- GOAL OF THE EXERCISE -
From the line containing "right shoulder: (794, 774)" through the last line below, copy every line exactly, leaving out the pictures.

- DATA UNDER STUDY -
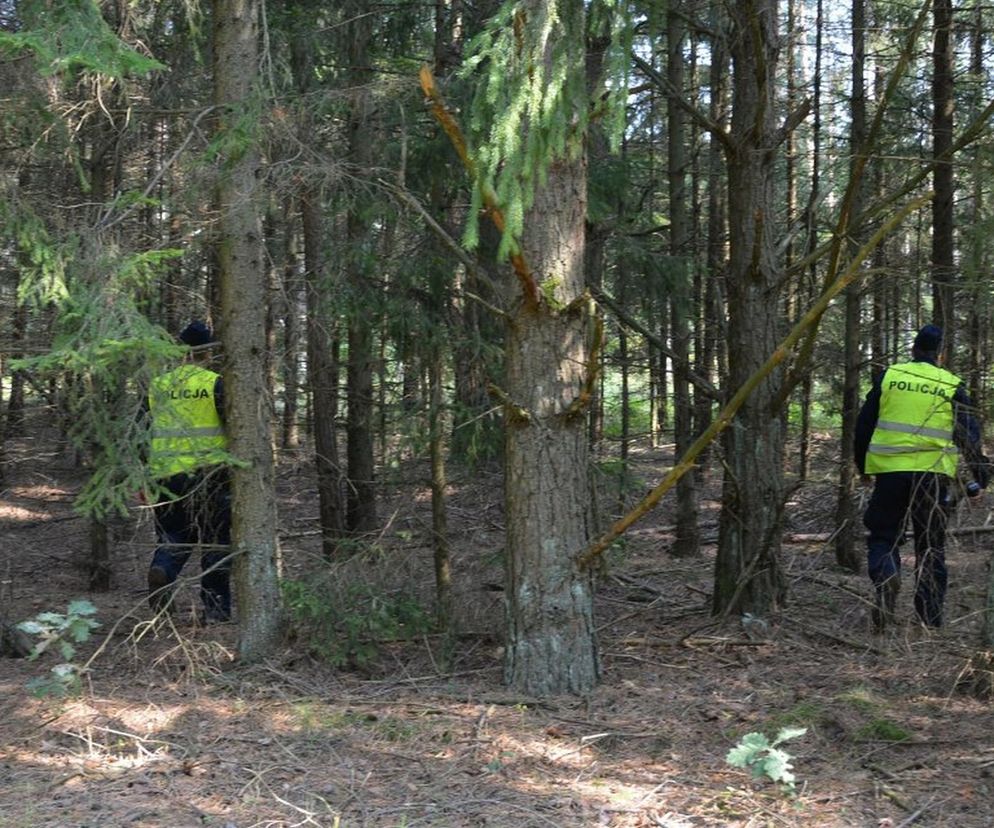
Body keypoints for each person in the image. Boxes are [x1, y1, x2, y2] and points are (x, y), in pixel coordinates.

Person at [854, 324, 989, 631]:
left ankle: (887, 574)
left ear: (913, 351)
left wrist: (862, 467)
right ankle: (928, 619)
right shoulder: (950, 384)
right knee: (931, 545)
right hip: (933, 477)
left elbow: (863, 426)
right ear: (939, 354)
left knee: (884, 536)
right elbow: (969, 434)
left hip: (890, 473)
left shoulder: (889, 377)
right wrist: (980, 479)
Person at [145, 320, 232, 622]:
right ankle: (216, 607)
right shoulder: (215, 384)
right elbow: (234, 429)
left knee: (173, 534)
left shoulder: (158, 386)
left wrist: (143, 476)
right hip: (210, 475)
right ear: (207, 353)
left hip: (164, 476)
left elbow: (143, 433)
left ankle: (163, 570)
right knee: (215, 540)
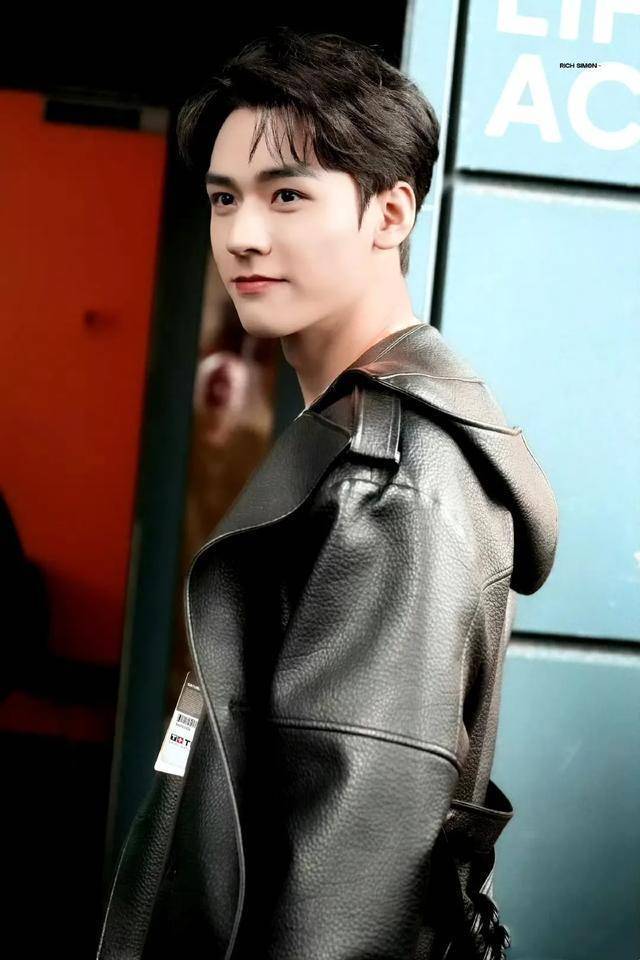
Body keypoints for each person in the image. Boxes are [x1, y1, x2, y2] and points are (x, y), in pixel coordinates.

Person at [96, 27, 558, 960]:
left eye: (288, 195)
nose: (242, 234)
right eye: (224, 197)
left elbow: (345, 890)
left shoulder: (392, 485)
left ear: (390, 213)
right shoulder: (353, 439)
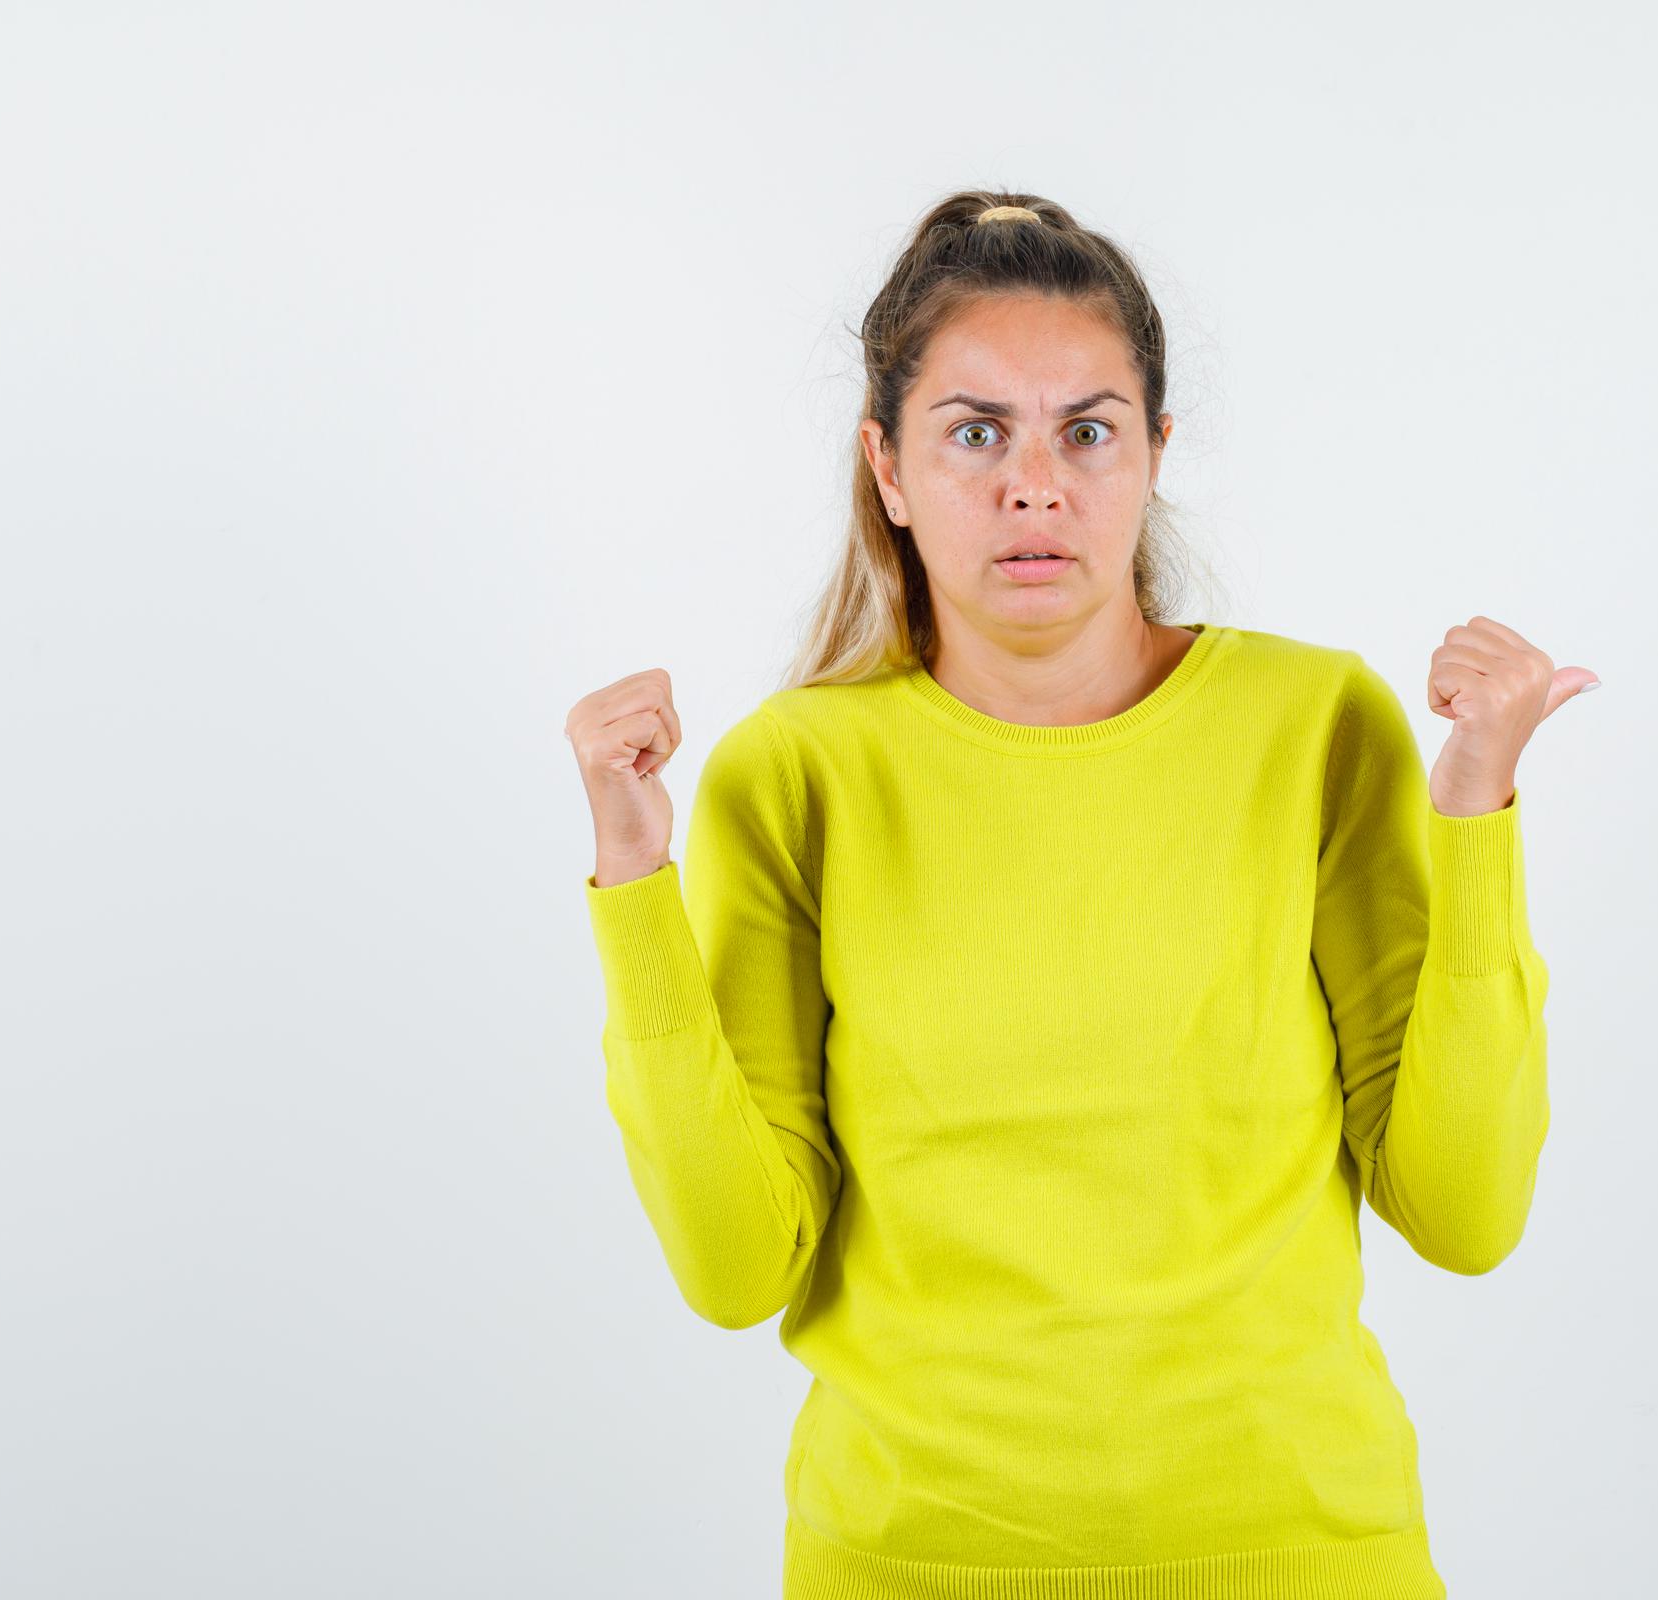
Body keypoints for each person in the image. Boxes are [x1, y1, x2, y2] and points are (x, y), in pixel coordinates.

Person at [564, 190, 1598, 1599]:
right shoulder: (794, 774)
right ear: (888, 465)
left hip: (1310, 1556)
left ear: (1156, 454)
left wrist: (1476, 806)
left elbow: (1465, 1214)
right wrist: (634, 878)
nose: (1034, 484)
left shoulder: (1313, 727)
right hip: (907, 1563)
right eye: (975, 431)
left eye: (1088, 430)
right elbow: (738, 1268)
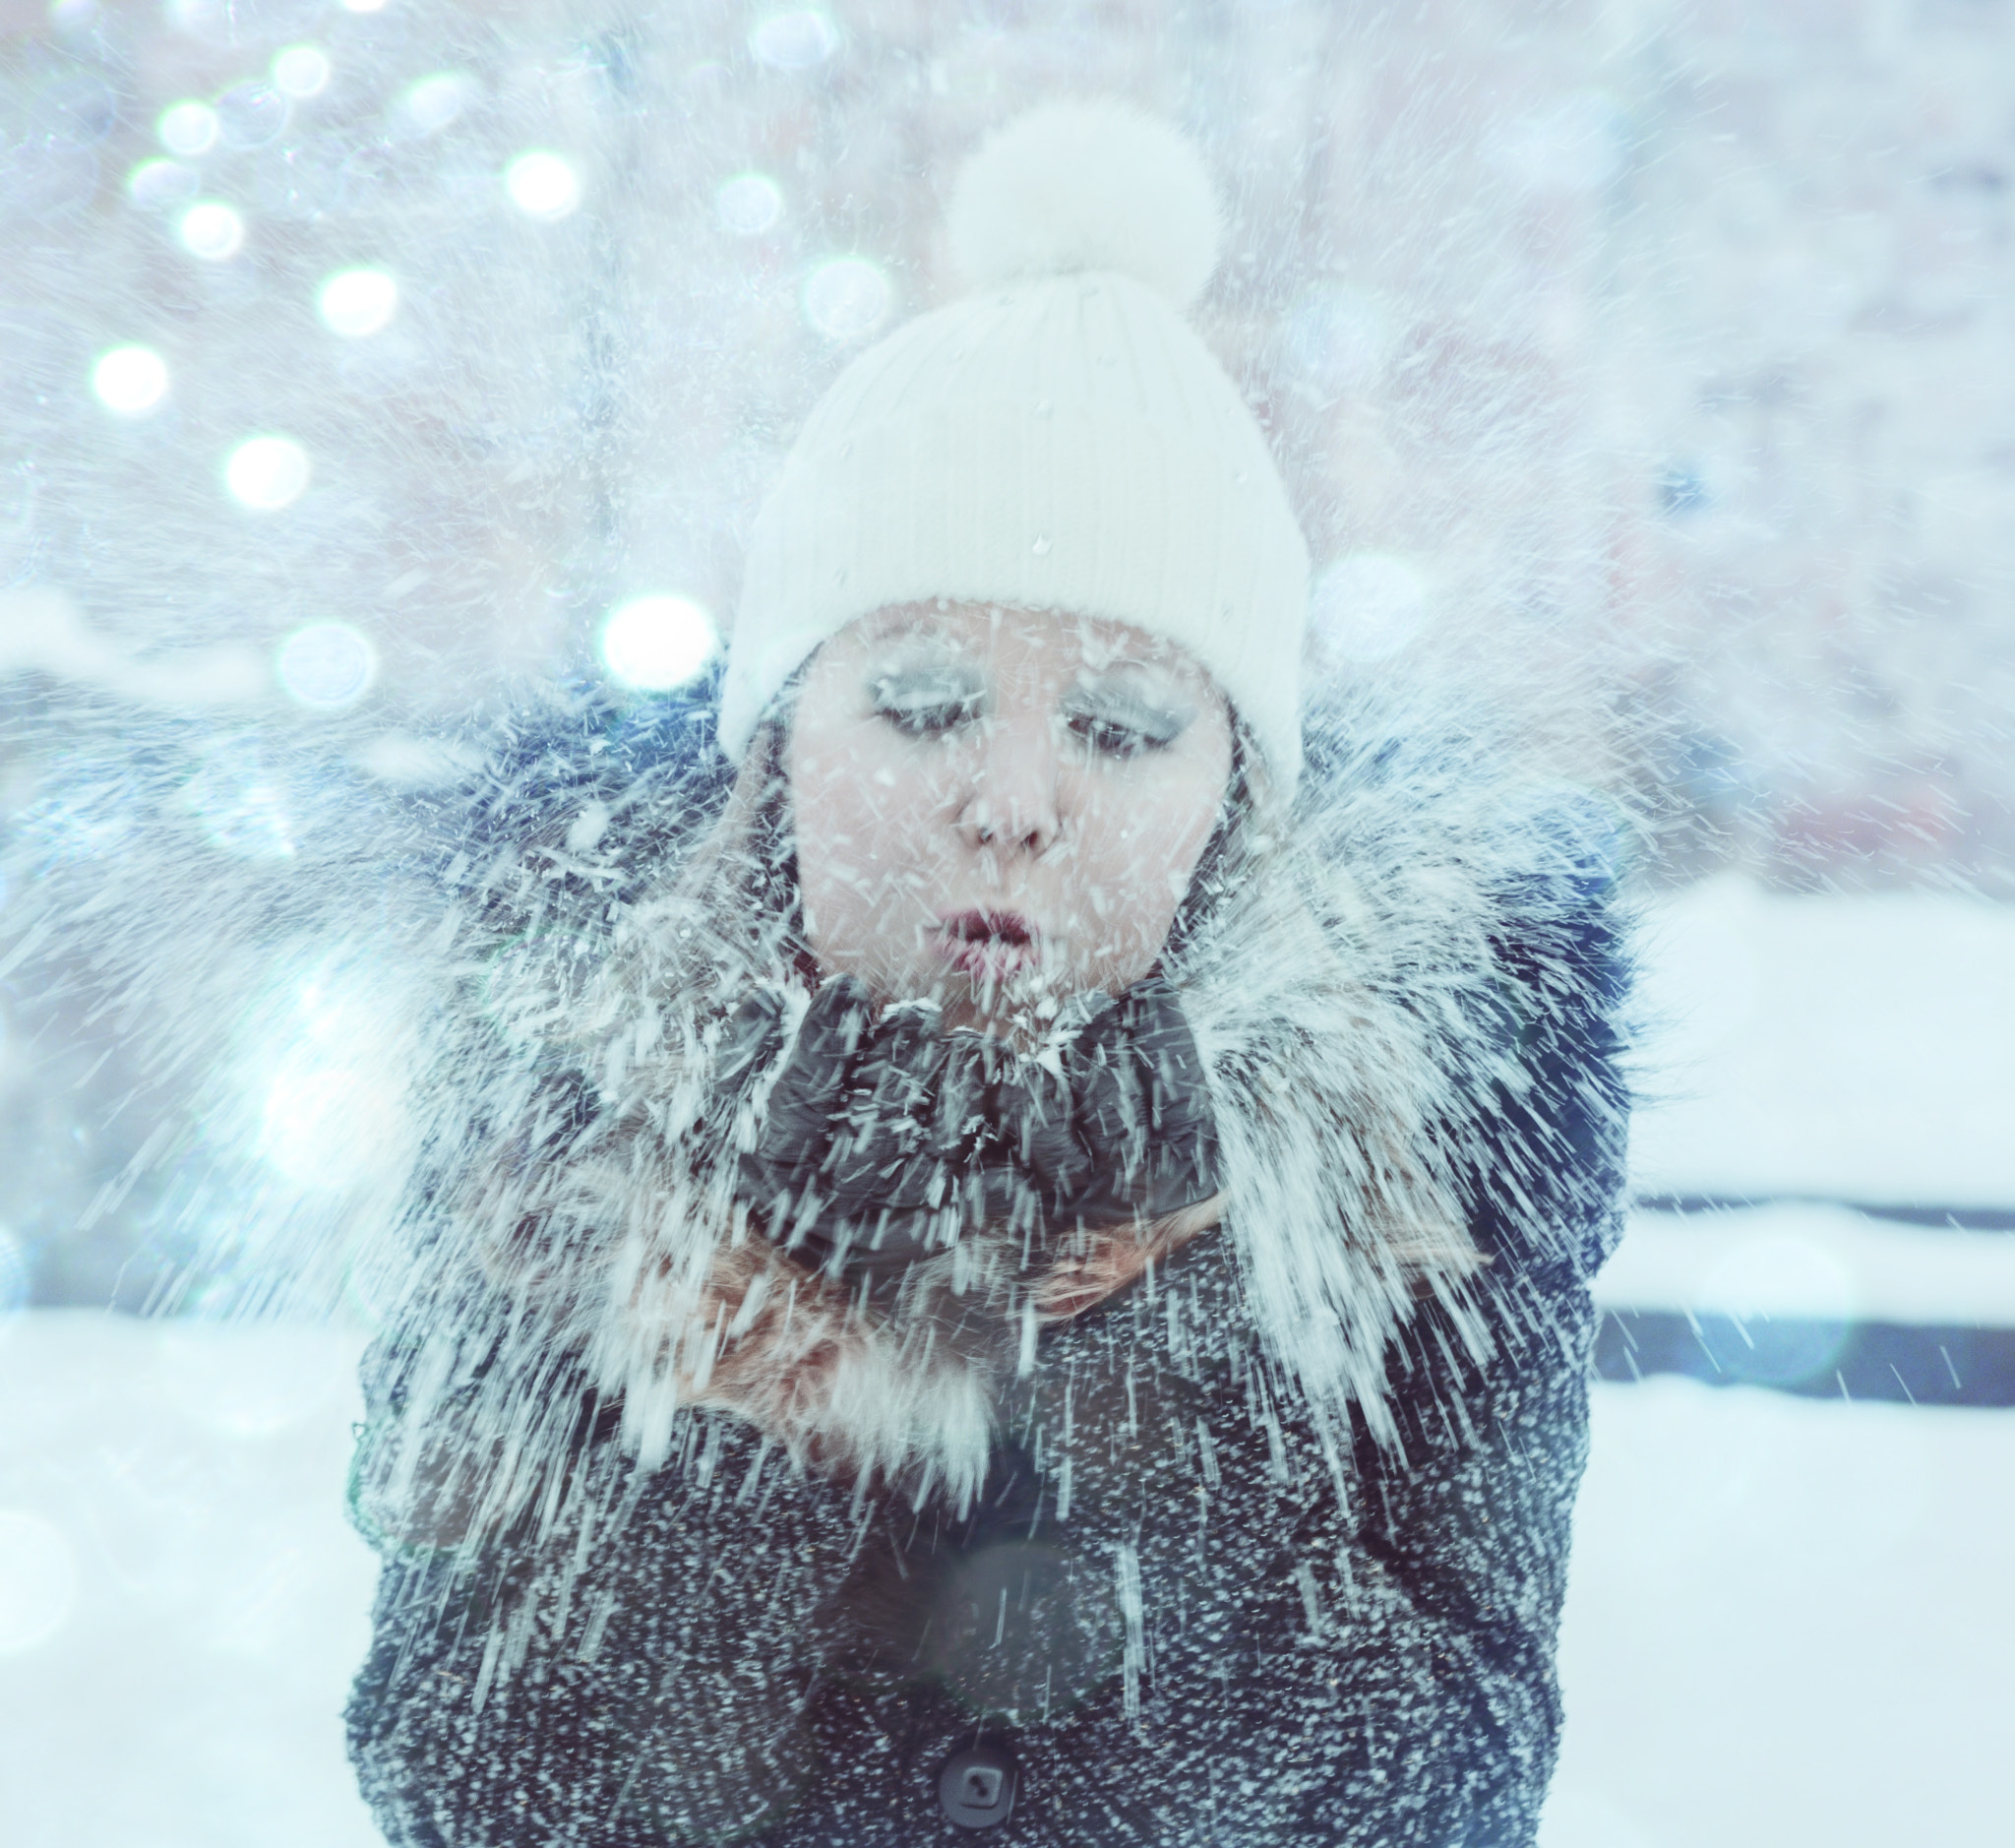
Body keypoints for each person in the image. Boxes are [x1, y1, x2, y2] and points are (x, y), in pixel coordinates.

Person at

- WRITTEN SOLUTION -
right shoulder: (794, 774)
right ear: (888, 465)
left hip: (1310, 1556)
left ear: (1156, 454)
left wrist: (1476, 806)
left elbow: (1465, 1214)
right wrist: (634, 878)
nose: (1034, 484)
left shoulder: (1313, 727)
right hip: (907, 1563)
right eye: (975, 431)
left eye: (1088, 430)
right elbow: (738, 1268)
Body keypoints for each person in the image. Boxes are [x1, y1, x2, y2] and points are (x, y), in pixel coordinates.

Person at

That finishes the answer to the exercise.